SAP Cloud Platform Identity Authentication service enables organizations to provide their employees, customers and partners with cloud-based access to the enterprise processes, applications and data they need. Authentication mechanisms such as single sign-on functionality, on-premise integration and self-service options are built-in features for SAP cloud applications.

OAuth is an open security protocol that replaces a person’s username and password with a token. As a result, OAuth clients provide secure delegated access to server resources on behalf of a resource owner. The SAP Cloud Platform supports the OAuth 2.0 protocol as a method of protecting application APIs and resources.

Learn more about IAS here.

SAP Cloud Platform Identity Provisioning Service (IPS)

SAP Cloud Platform Identity Provisioning automates identity lifecycle processes. It enables you to provision identities and their authorizations to various cloud and on-premise business applications. Identity provisioning software improves IT security and reduces compliance costs. User accounts and permissions can be automated. Existing identity stores, such as enterprise-based Active Directory, can be used to provide support for heterogeneous landscapes. 

In addition to deploying on-premise or third-party cloud users to SAP cloud applications, customers can also provide the appropriate user permissions for each SAP cloud application during the deployment process. This is done by defining the access policies before the deployment process and by mapping the user groups to the user roles in the cloud. In addition, SAP Cloud Platform supports dynamic role assignment.

SAP Cloud Identity Access Governance (IAG)

SAP Cloud Identity Access Governance service offers a range of identity and access management capabilities, including (among others) self-service access requests for on-premise and cloud applications, access risk analysis, and role design. Each of the services that come with SAP Cloud IAG can work independently or in combination with one another.

Learn more about IAG here.

FAQs

Is the SAP Cloud Platform based on SAP NetWeaver ABAP?

The SAP Cloud Platform is not based on an SAP NetWeaver ABAP. However, with the SAP Cloud Platform ABAP environment, you can develop ABAP code in the cloud.

Which open standards does SAP Cloud Platform integrate with?

SAP Cloud Platform relies on open standards like Java, JavaScript, Node.js, and Cloud Foundry for integration options.

Can you host the SCP on Microsoft Azure, Google Cloud, or Amazon’s AWS?

The SAP Cloud Platform is a platform-as-a-service (PaaS) offering from SAP that cannot be hosted elsewhere. You can, however, host your on-premise SAP S/4HANA system on Microsoft Azure and connect to SCP.

Who is responsible for SAP security in SCP?

The responsibility in SCP is shared between the service provider of the cloud (SAP) and the customer’s SAP security team. That’s why it’s important that contracts are put in place that clearly define the responsibilities and liabilities of all parties involved. 

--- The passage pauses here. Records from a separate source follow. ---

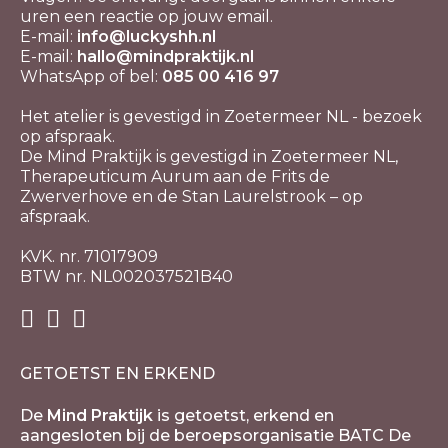
uren een reactie op jouw email.
E-mail:
info@luckyshh.nl
E-mail:
hallo@mindpraktijk.nl
WhatsApp of bel:
085 00 416 97
Het atelier is gevestigd in Zoetermeer NL - bezoek
op afspraak.
De Mind Praktijk is gevestigd in Zoetermeer NL,
Therapeuticum Aurum aan de Frits de
Zwerverhove en de Stan Laurelstrook – op
afspraak.
KVK. nr. 71017909
BTW nr. NL002037521B40
GETOETST EN ERKEND
De
Mind Praktijk
is getoetst, erkend en
aangesloten bij de beroepsorganisatie BATC De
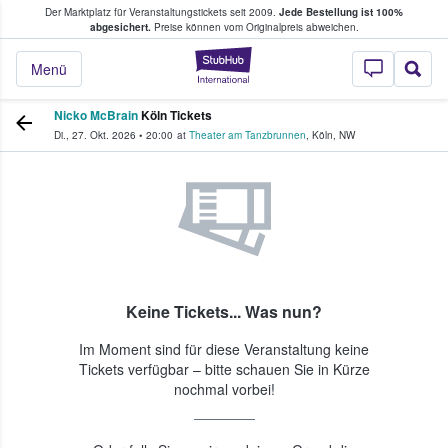
Der Marktplatz für Veranstaltungstickets seit 2009.
Jede Bestellung ist 100%
ans Tickets kaufen & verkaufen
abgesichert.
Preise können vom Originalpreis abweichen.
StubHub - Wo Fans
Menü
Nicko McBrain
Köln Tickets
Di., 27. Okt. 2026
•
20:00
at
Theater am Tanzbrunnen
,
Köln
,
NW
Keine Tickets... Was nun?
Im Moment sind für diese Veranstaltung keine
Tickets verfügbar – bitte schauen Sie in Kürze
nochmal vorbei!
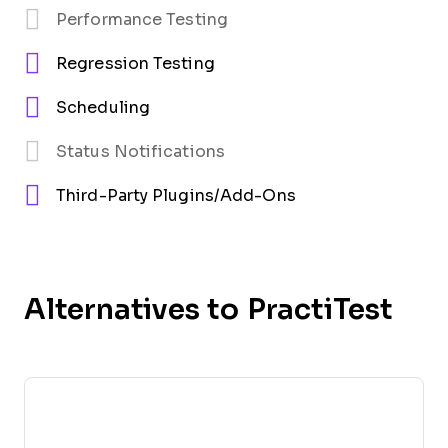
Performance Testing
Regression Testing
Scheduling
Status Notifications
Third-Party Plugins/Add-Ons
Alternatives to PractiTest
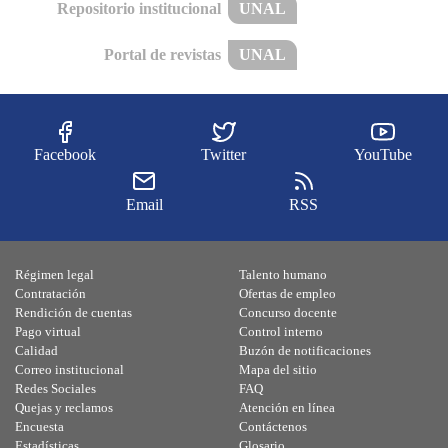
Repositorio institucional
UNAL
Portal de revistas
UNAL
Facebook
Twitter
YouTube
Email
RSS
Régimen legal
Talento humano
Contratación
Ofertas de empleo
Rendición de cuentas
Concurso docente
Pago virtual
Control interno
Calidad
Buzón de notificaciones
Correo institucional
Mapa del sitio
Redes Sociales
FAQ
Quejas y reclamos
Atención en línea
Encuesta
Contáctenos
Estadísticas
Glosario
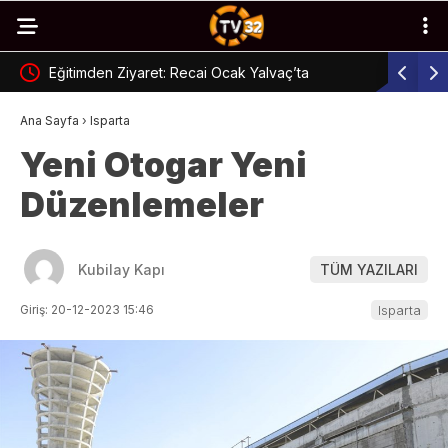
Eğitimden Ziyaret: Recai Ocak Yalvaç’ta
Isparta’da
Ana Sayfa
›
Isparta
Yeni Otogar Yeni
Düzenlemeler
Kubilay Kapı
TÜM YAZILARI
Giriş: 20-12-2023 15:46
Isparta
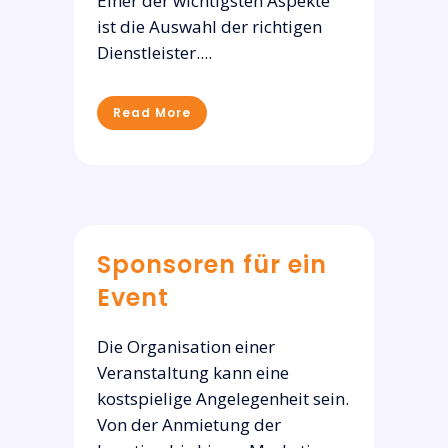
Einer der wichtigsten Aspekte
ist die Auswahl der richtigen
Dienstleister....
Read More
Sponsoren für ein
Event
Die Organisation einer
Veranstaltung kann eine
kostspielige Angelegenheit sein.
Von der Anmietung der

How do you manage identities in SCP?

Identity management can be achieved by using the IPS as your identity provider. 

Conclusion

SAP Cloud Platform (SCP) is a PaaS (platform-as-a-service) offering from SAP that provides services for the development, integration and deployment of modern cloud applications, as well as for customer-specific expansion of cloud and on-premise landscapes. 

Securing the cloud platform is a mixed responsibility between the provider (SAP) and the customer. While the platform security is handled by SAP, customers are still responsible for taking care of the users of the cloud solutions. 

With the SAP Cloud Platform security services, you can authenticate and provision your end-users to SAP’s cloud services and applications. An access governance structure, similar to what SAP Access Control (GRC) offers on-premise, can be achieved with the IAG service.